From the valuation point of view, the Shanghai stock market's stock market profit rate is only 6 times, the Shanghai and Shenzhen 300 price earnings ratio is only 8.9 times, and the Shanghai Composite Index earnings ratio is 11 times.
The Shenzhen composite index has a price earnings ratio of more than 30 times, a small and medium board price earnings ratio of 42 times, and a gem price earnings ratio of 69 times.
Shanghai and Hong Kong only enter the Shanghai stock market, foreign capital and continue to create public opinion against small and medium cap stocks, resulting in the pfer of market funds.
So I think the Shanghai and Hong Kong through the end of the period, Shanghai strong and deep weak pattern will be difficult to change.

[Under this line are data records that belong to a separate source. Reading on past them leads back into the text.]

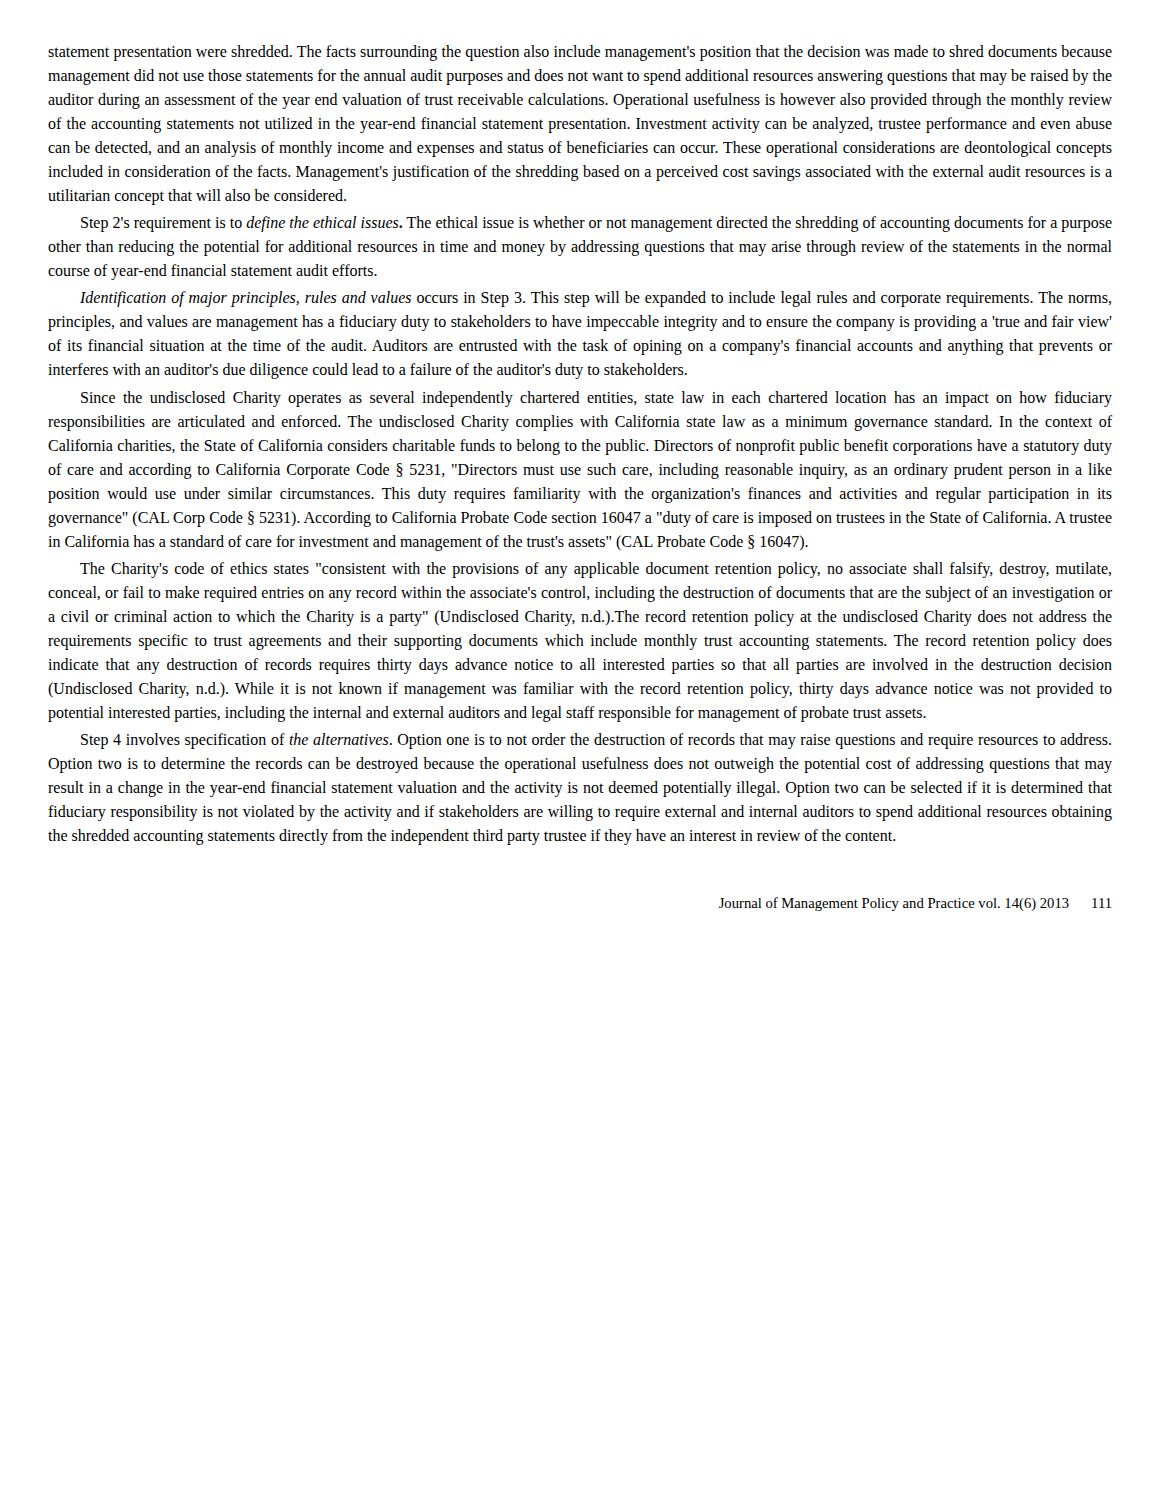statement presentation were shredded. The facts surrounding the question also include management's position that the decision was made to shred documents because management did not use those statements for the annual audit purposes and does not want to spend additional resources answering questions that may be raised by the auditor during an assessment of the year end valuation of trust receivable calculations. Operational usefulness is however also provided through the monthly review of the accounting statements not utilized in the year-end financial statement presentation. Investment activity can be analyzed, trustee performance and even abuse can be detected, and an analysis of monthly income and expenses and status of beneficiaries can occur. These operational considerations are deontological concepts included in consideration of the facts. Management's justification of the shredding based on a perceived cost savings associated with the external audit resources is a utilitarian concept that will also be considered.
Step 2's requirement is to define the ethical issues. The ethical issue is whether or not management directed the shredding of accounting documents for a purpose other than reducing the potential for additional resources in time and money by addressing questions that may arise through review of the statements in the normal course of year-end financial statement audit efforts.
Identification of major principles, rules and values occurs in Step 3. This step will be expanded to include legal rules and corporate requirements. The norms, principles, and values are management has a fiduciary duty to stakeholders to have impeccable integrity and to ensure the company is providing a 'true and fair view' of its financial situation at the time of the audit. Auditors are entrusted with the task of opining on a company's financial accounts and anything that prevents or interferes with an auditor's due diligence could lead to a failure of the auditor's duty to stakeholders.
Since the undisclosed Charity operates as several independently chartered entities, state law in each chartered location has an impact on how fiduciary responsibilities are articulated and enforced. The undisclosed Charity complies with California state law as a minimum governance standard. In the context of California charities, the State of California considers charitable funds to belong to the public. Directors of nonprofit public benefit corporations have a statutory duty of care and according to California Corporate Code § 5231, "Directors must use such care, including reasonable inquiry, as an ordinary prudent person in a like position would use under similar circumstances. This duty requires familiarity with the organization's finances and activities and regular participation in its governance" (CAL Corp Code § 5231). According to California Probate Code section 16047 a "duty of care is imposed on trustees in the State of California. A trustee in California has a standard of care for investment and management of the trust's assets" (CAL Probate Code § 16047).
The Charity's code of ethics states "consistent with the provisions of any applicable document retention policy, no associate shall falsify, destroy, mutilate, conceal, or fail to make required entries on any record within the associate's control, including the destruction of documents that are the subject of an investigation or a civil or criminal action to which the Charity is a party" (Undisclosed Charity, n.d.).The record retention policy at the undisclosed Charity does not address the requirements specific to trust agreements and their supporting documents which include monthly trust accounting statements. The record retention policy does indicate that any destruction of records requires thirty days advance notice to all interested parties so that all parties are involved in the destruction decision (Undisclosed Charity, n.d.). While it is not known if management was familiar with the record retention policy, thirty days advance notice was not provided to potential interested parties, including the internal and external auditors and legal staff responsible for management of probate trust assets.
Step 4 involves specification of the alternatives. Option one is to not order the destruction of records that may raise questions and require resources to address. Option two is to determine the records can be destroyed because the operational usefulness does not outweigh the potential cost of addressing questions that may result in a change in the year-end financial statement valuation and the activity is not deemed potentially illegal. Option two can be selected if it is determined that fiduciary responsibility is not violated by the activity and if stakeholders are willing to require external and internal auditors to spend additional resources obtaining the shredded accounting statements directly from the independent third party trustee if they have an interest in review of the content.
Journal of Management Policy and Practice vol. 14(6) 2013111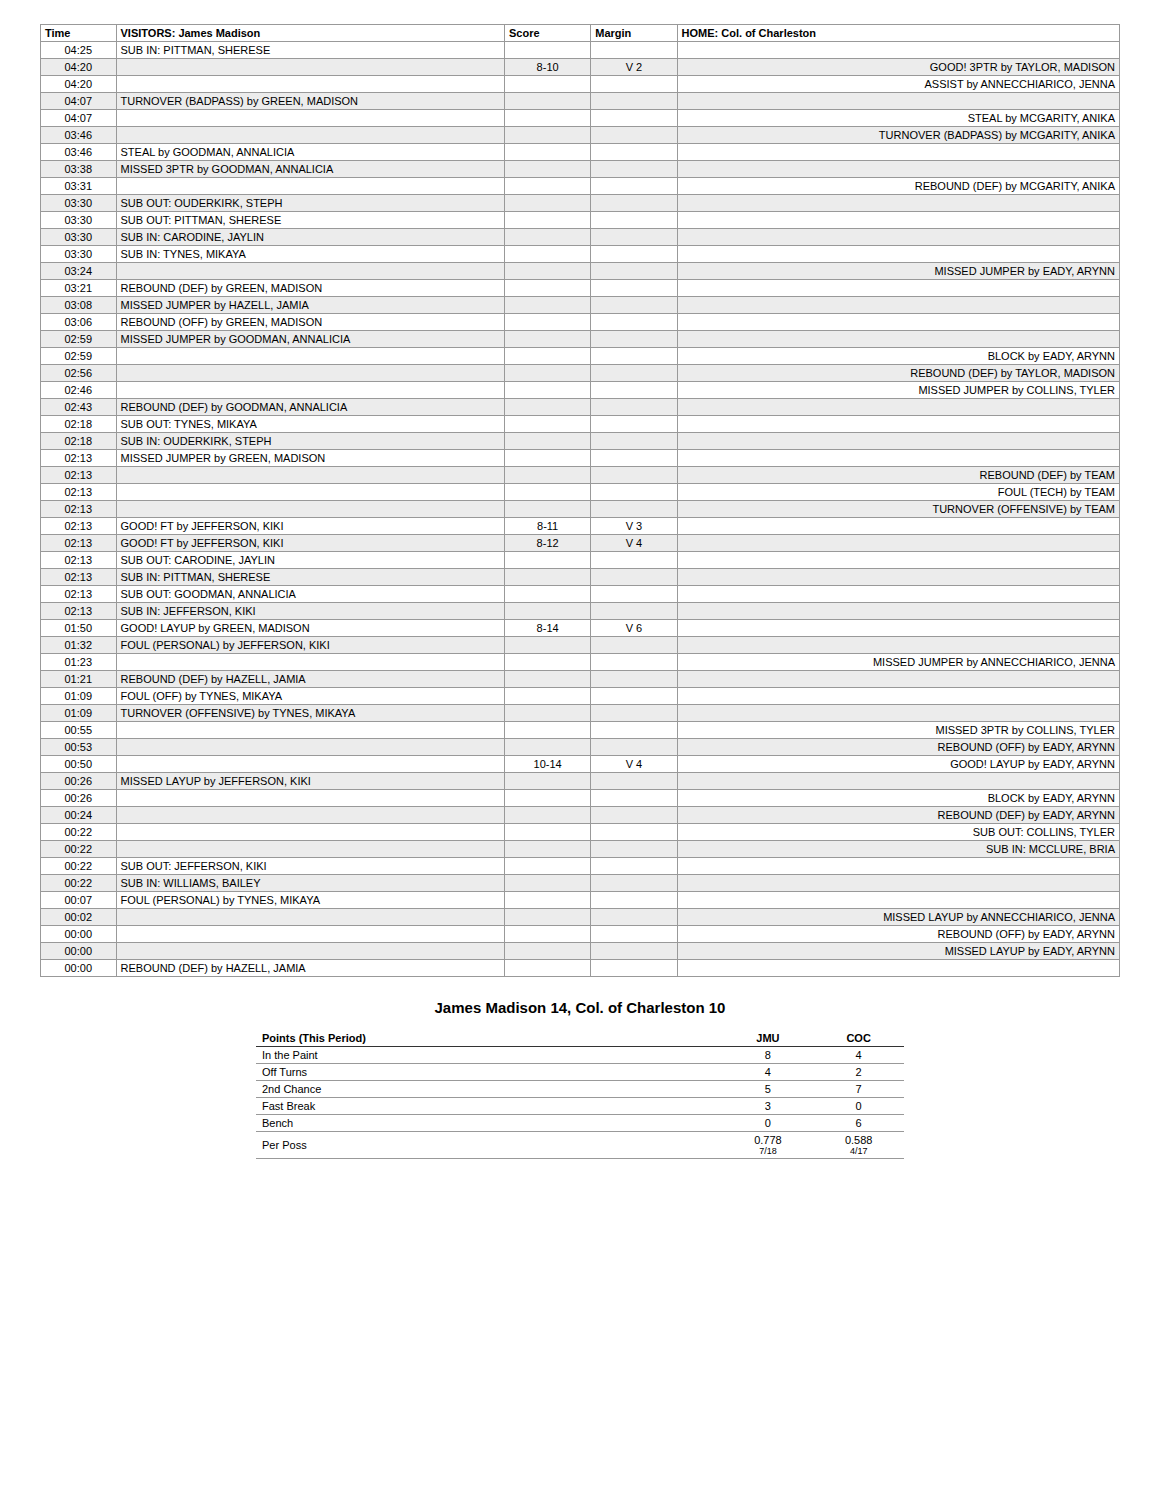| Time | VISITORS: James Madison | Score | Margin | HOME: Col. of Charleston |
| --- | --- | --- | --- | --- |
| 04:25 | SUB IN: PITTMAN, SHERESE | | | |
| 04:20 | | 8-10 | V 2 | GOOD! 3PTR by TAYLOR, MADISON |
| 04:20 | | | | ASSIST by ANNECCHIARICO, JENNA |
| 04:07 | TURNOVER (BADPASS) by GREEN, MADISON | | | |
| 04:07 | | | | STEAL by MCGARITY, ANIKA |
| 03:46 | | | | TURNOVER (BADPASS) by MCGARITY, ANIKA |
| 03:46 | STEAL by GOODMAN, ANNALICIA | | | |
| 03:38 | MISSED 3PTR by GOODMAN, ANNALICIA | | | |
| 03:31 | | | | REBOUND (DEF) by MCGARITY, ANIKA |
| 03:30 | SUB OUT: OUDERKIRK, STEPH | | | |
| 03:30 | SUB OUT: PITTMAN, SHERESE | | | |
| 03:30 | SUB IN: CARODINE, JAYLIN | | | |
| 03:30 | SUB IN: TYNES, MIKAYA | | | |
| 03:24 | | | | MISSED JUMPER by EADY, ARYNN |
| 03:21 | REBOUND (DEF) by GREEN, MADISON | | | |
| 03:08 | MISSED JUMPER by HAZELL, JAMIA | | | |
| 03:06 | REBOUND (OFF) by GREEN, MADISON | | | |
| 02:59 | MISSED JUMPER by GOODMAN, ANNALICIA | | | |
| 02:59 | | | | BLOCK by EADY, ARYNN |
| 02:56 | | | | REBOUND (DEF) by TAYLOR, MADISON |
| 02:46 | | | | MISSED JUMPER by COLLINS, TYLER |
| 02:43 | REBOUND (DEF) by GOODMAN, ANNALICIA | | | |
| 02:18 | SUB OUT: TYNES, MIKAYA | | | |
| 02:18 | SUB IN: OUDERKIRK, STEPH | | | |
| 02:13 | MISSED JUMPER by GREEN, MADISON | | | |
| 02:13 | | | | REBOUND (DEF) by TEAM |
| 02:13 | | | | FOUL (TECH) by TEAM |
| 02:13 | | | | TURNOVER (OFFENSIVE) by TEAM |
| 02:13 | GOOD! FT by JEFFERSON, KIKI | 8-11 | V 3 | |
| 02:13 | GOOD! FT by JEFFERSON, KIKI | 8-12 | V 4 | |
| 02:13 | SUB OUT: CARODINE, JAYLIN | | | |
| 02:13 | SUB IN: PITTMAN, SHERESE | | | |
| 02:13 | SUB OUT: GOODMAN, ANNALICIA | | | |
| 02:13 | SUB IN: JEFFERSON, KIKI | | | |
| 01:50 | GOOD! LAYUP by GREEN, MADISON | 8-14 | V 6 | |
| 01:32 | FOUL (PERSONAL) by JEFFERSON, KIKI | | | |
| 01:23 | | | | MISSED JUMPER by ANNECCHIARICO, JENNA |
| 01:21 | REBOUND (DEF) by HAZELL, JAMIA | | | |
| 01:09 | FOUL (OFF) by TYNES, MIKAYA | | | |
| 01:09 | TURNOVER (OFFENSIVE) by TYNES, MIKAYA | | | |
| 00:55 | | | | MISSED 3PTR by COLLINS, TYLER |
| 00:53 | | | | REBOUND (OFF) by EADY, ARYNN |
| 00:50 | | 10-14 | V 4 | GOOD! LAYUP by EADY, ARYNN |
| 00:26 | MISSED LAYUP by JEFFERSON, KIKI | | | |
| 00:26 | | | | BLOCK by EADY, ARYNN |
| 00:24 | | | | REBOUND (DEF) by EADY, ARYNN |
| 00:22 | | | | SUB OUT: COLLINS, TYLER |
| 00:22 | | | | SUB IN: MCCLURE, BRIA |
| 00:22 | SUB OUT: JEFFERSON, KIKI | | | |
| 00:22 | SUB IN: WILLIAMS, BAILEY | | | |
| 00:07 | FOUL (PERSONAL) by TYNES, MIKAYA | | | |
| 00:02 | | | | MISSED LAYUP by ANNECCHIARICO, JENNA |
| 00:00 | | | | REBOUND (OFF) by EADY, ARYNN |
| 00:00 | | | | MISSED LAYUP by EADY, ARYNN |
| 00:00 | REBOUND (DEF) by HAZELL, JAMIA | | | |
James Madison 14, Col. of Charleston 10
| Points (This Period) | JMU | COC |
| --- | --- | --- |
| In the Paint | 8 | 4 |
| Off Turns | 4 | 2 |
| 2nd Chance | 5 | 7 |
| Fast Break | 3 | 0 |
| Bench | 0 | 6 |
| Per Poss | 0.778 7/18 | 0.588 4/17 |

But it can not be denied that there are many stocks with medium and long term investment value in gem and small and medium board.
3.
Shanghai-Hongkong Stock Connect
It is impossible to radically change the style and concept of the market.
Recently, some QFII organizations have vigorously publicized the investment styles and ideas of the A share market will turn to big blue chips after the Shanghai and Hong Kong Exchanges. Meanwhile, the bubble of small and medium-sized shares in the gem and small and medium sized boards will soon be shattered, and will continue to be left out in the cold market and enter a long-term bear market.
I don't think it will be possible in a couple of years.
Because after the Shanghai and Hong Kong Exchanges, even with QFII and RQFII, only about 800000000000 of the funds, accounting for only 3% of the market value of A shares, it is impossible and unable to guide the entire A share market institutions and investors to fry blue chips. Unlike QFII, which accounts for over 30% of the market value in other markets, it can change the concept of local investors.
4, try not to guess "head" as little as possible.
In my opinion, it is imperative for investors to change the bear market thinking and strengthen the bull market thinking when deciding the market.
A bear market requires careful study of the head, because a large head usually saves a year or two.
While entering the bull market, we should desalt "head thinking".
Bull markets also need to study economic fundamentals, policies, funds and main actors.
Today, the 1 trillion and 30 billion capital fund is no longer the main force in the market, and the more than 10000 billion yuan super agency big family is the biggest market force.
Their intentions and actions determine the direction of the market.
No one can cut meat in the bull market, so we need to study the average shareholding cost of the market.
The head is fleeting.
I remember that when 2009 turned 3478 to the head, it was above 3400 points and closed for 1 days.
In 2013, when 2444 became head, the top 2400 points only closed for 1 days.
Now, at the top of the 2400 point, it has been closed for 11 days, 2430 days have closed for 7 days, and 2450 points are closing 5 days. How can this area form a head? How can 2508 points keep pace with the bull market?
5, look at the possible concussion at the end of the year.
Every year 10-11 months, I emphasize "autumn robbery" and win the victory.
This year alone, because I asserted that I had entered the bull market, I adjusted the meaning of autumn robbery.
That is to say, the profits of the gem and small and medium board stocks in the past 2 years are mainly taken as security; in the main board, there are hot stocks with endogenous growth and exogenous growth; 70% positions and 30% funds are maintained; in case of a sharp drop, the warehouse will still be reduced to the original warehouse when it is in a rush; the high point in the year is likely to be in the 2500-2600 interval.
Even if there is a sharp concussion in the delivery of the stock market, the purchase of new shares, the closing of the financing market and the year-end closing of some institutions, there will be some strong stocks in the motherboard.
Therefore, we must strengthen the thinking of the slow cow, strengthen the operation of the band, strengthen the selection of individual stocks, take a positive look at the Shanghai and Hong Kong links, and make preparations for the next 2800-3000 shocks.